[Dataset entries]
▼▼▼

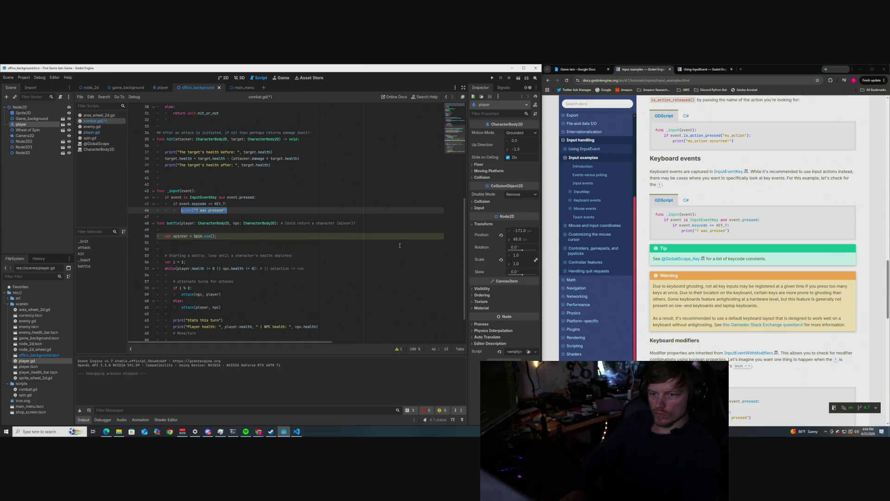
text(T)
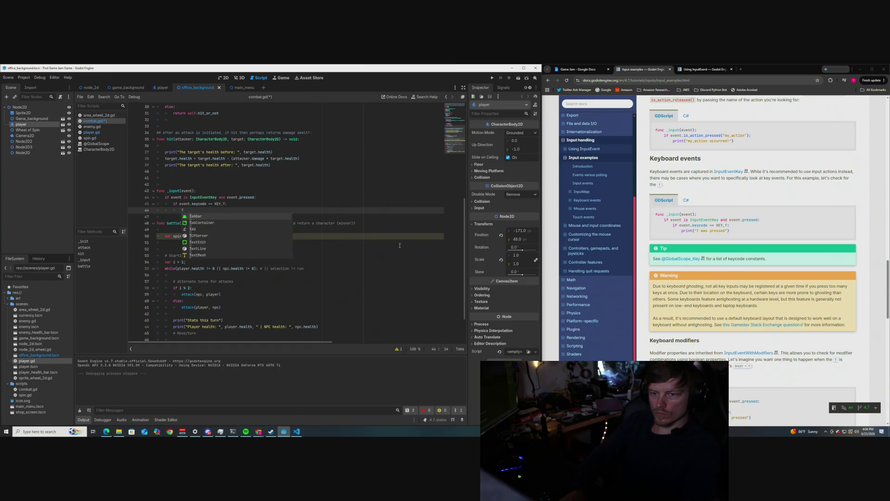
key(BackSpace)
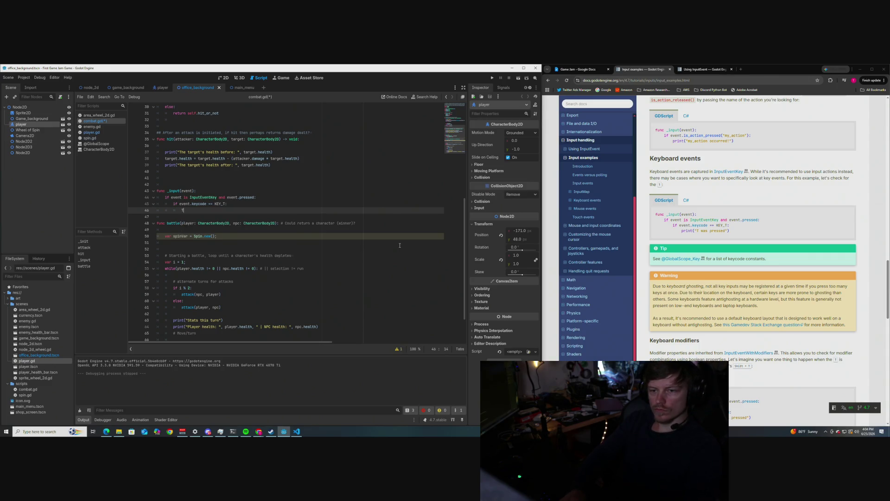
key(ctrl+z)
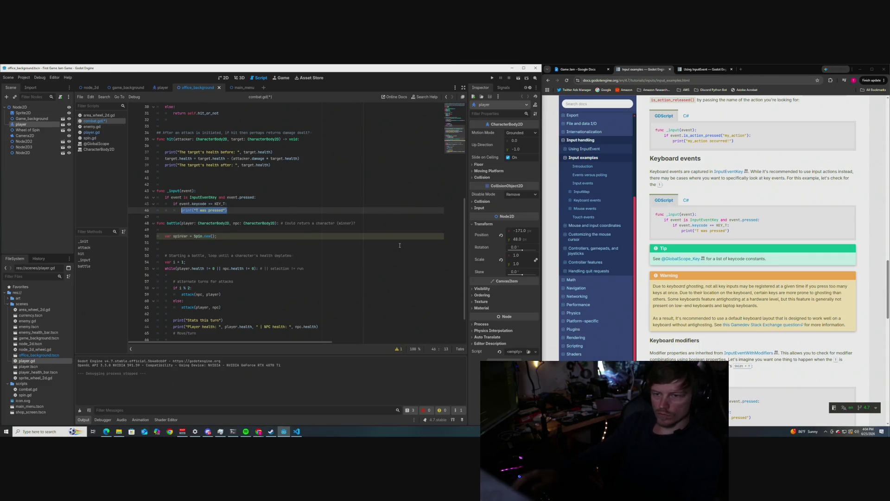
click(241, 208)
key(Return)
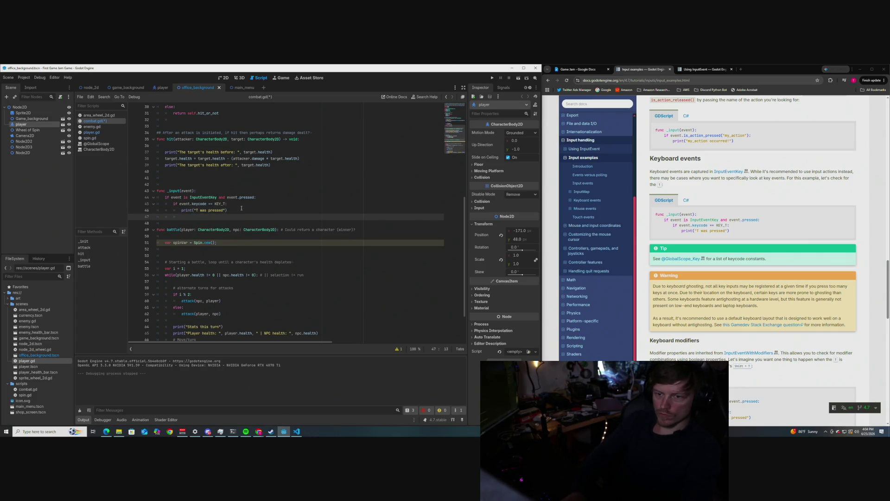
text(return )
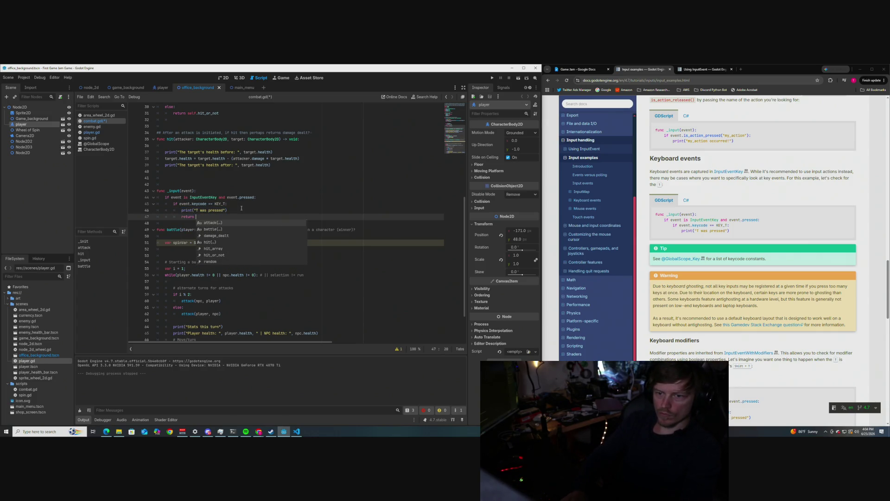
text(true)
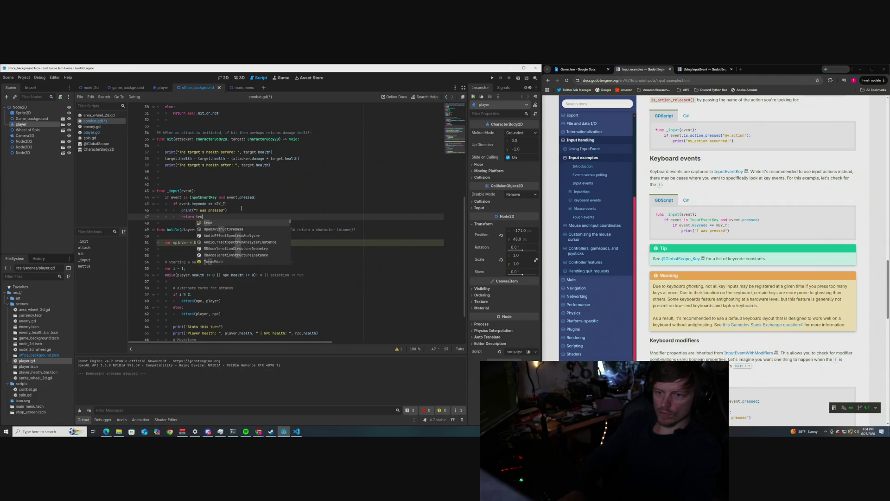
click(240, 210)
scroll(230, 259, down, 3)
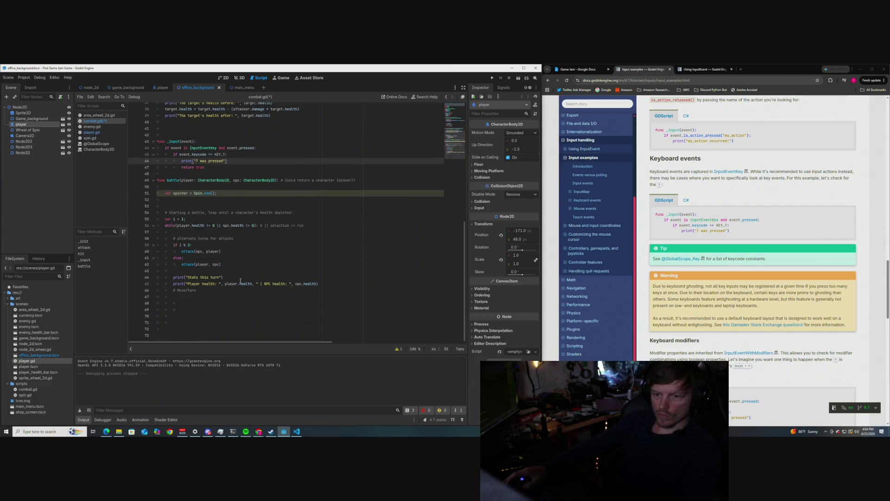
click(209, 295)
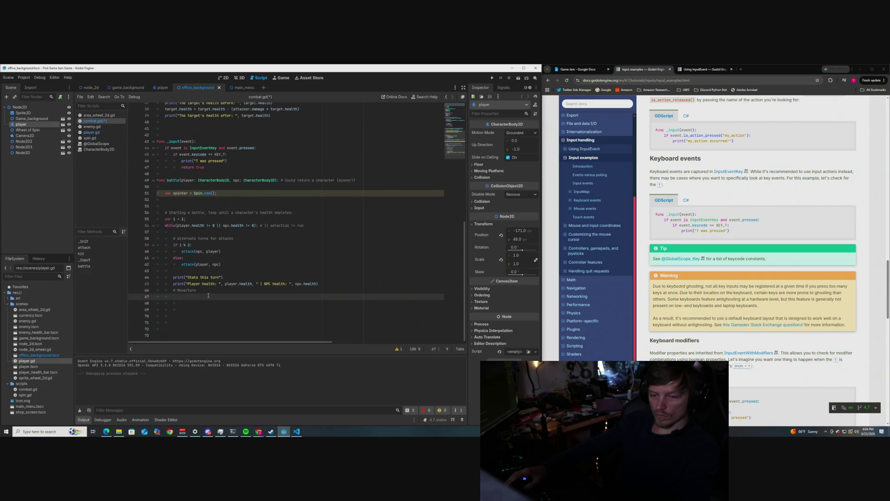
- Type Print("Press t to continue") on line 67 and add two blank lines below
text(Pri)
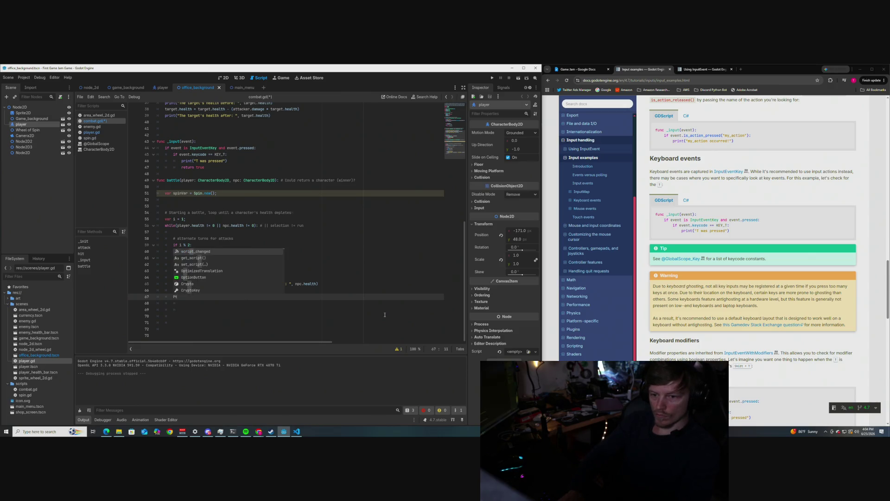
text(nt(")
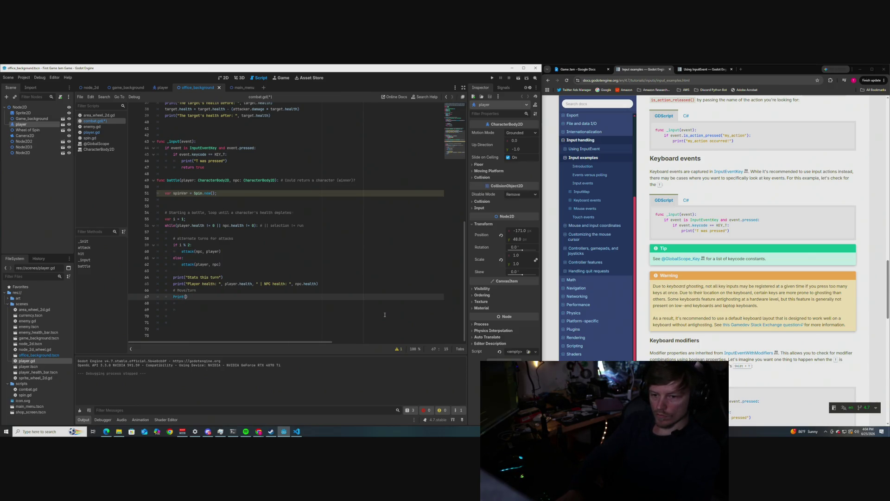
text(Press)
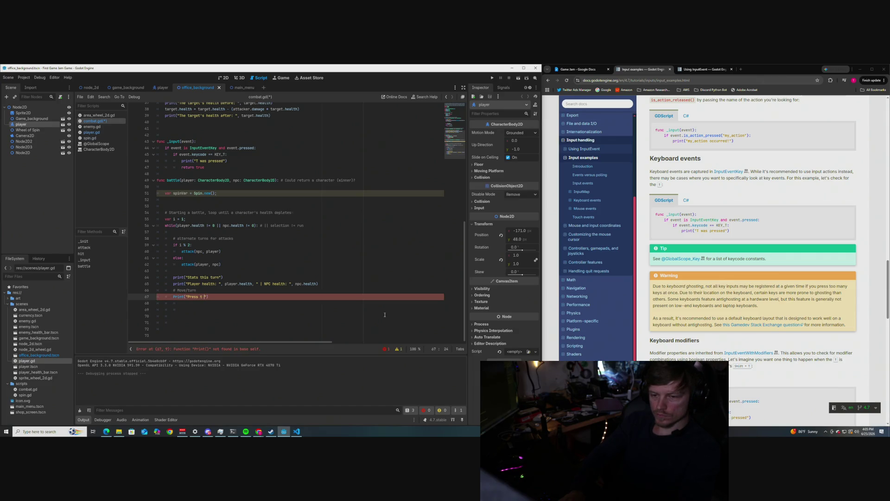
text( t to)
key(BackSpace)
key(BackSpace)
key(BackSpace)
text(or T)
key(BackSpace)
key(BackSpace)
key(BackSpace)
text(to continue)
key(End)
key(Return)
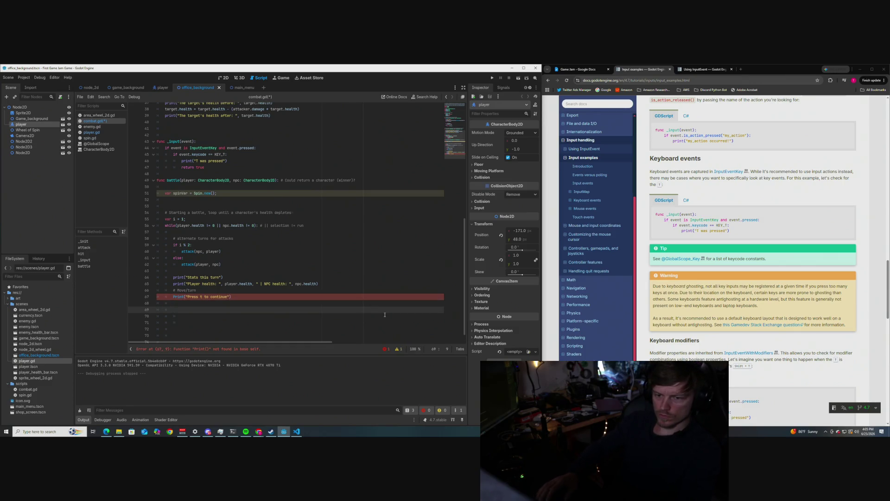
key(Return)
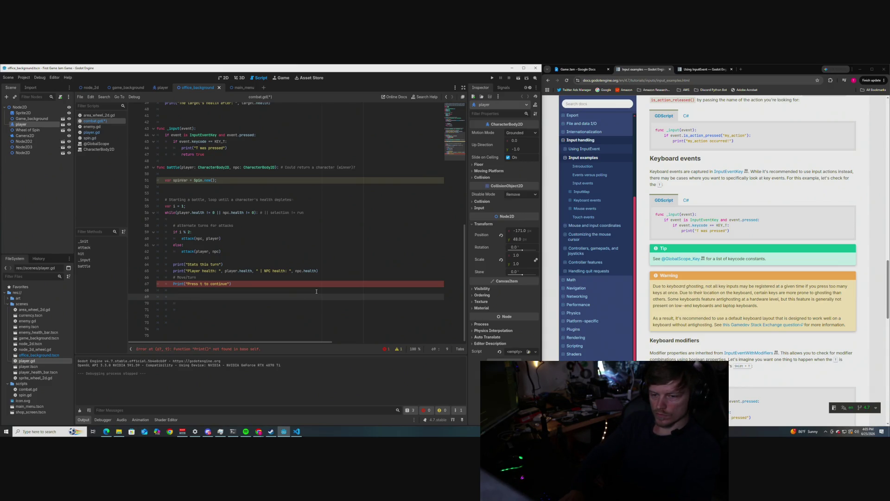
- Change the capital P in Print to lowercase print and move to blank line 69
click(176, 284)
key(BackSpace)
text(p)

▲▲▲

**Task objective:** Reproduce each line of the records in which the string "click" appears.

**Response box:**
click(241, 208)
click(240, 210)
click(209, 295)
click(176, 284)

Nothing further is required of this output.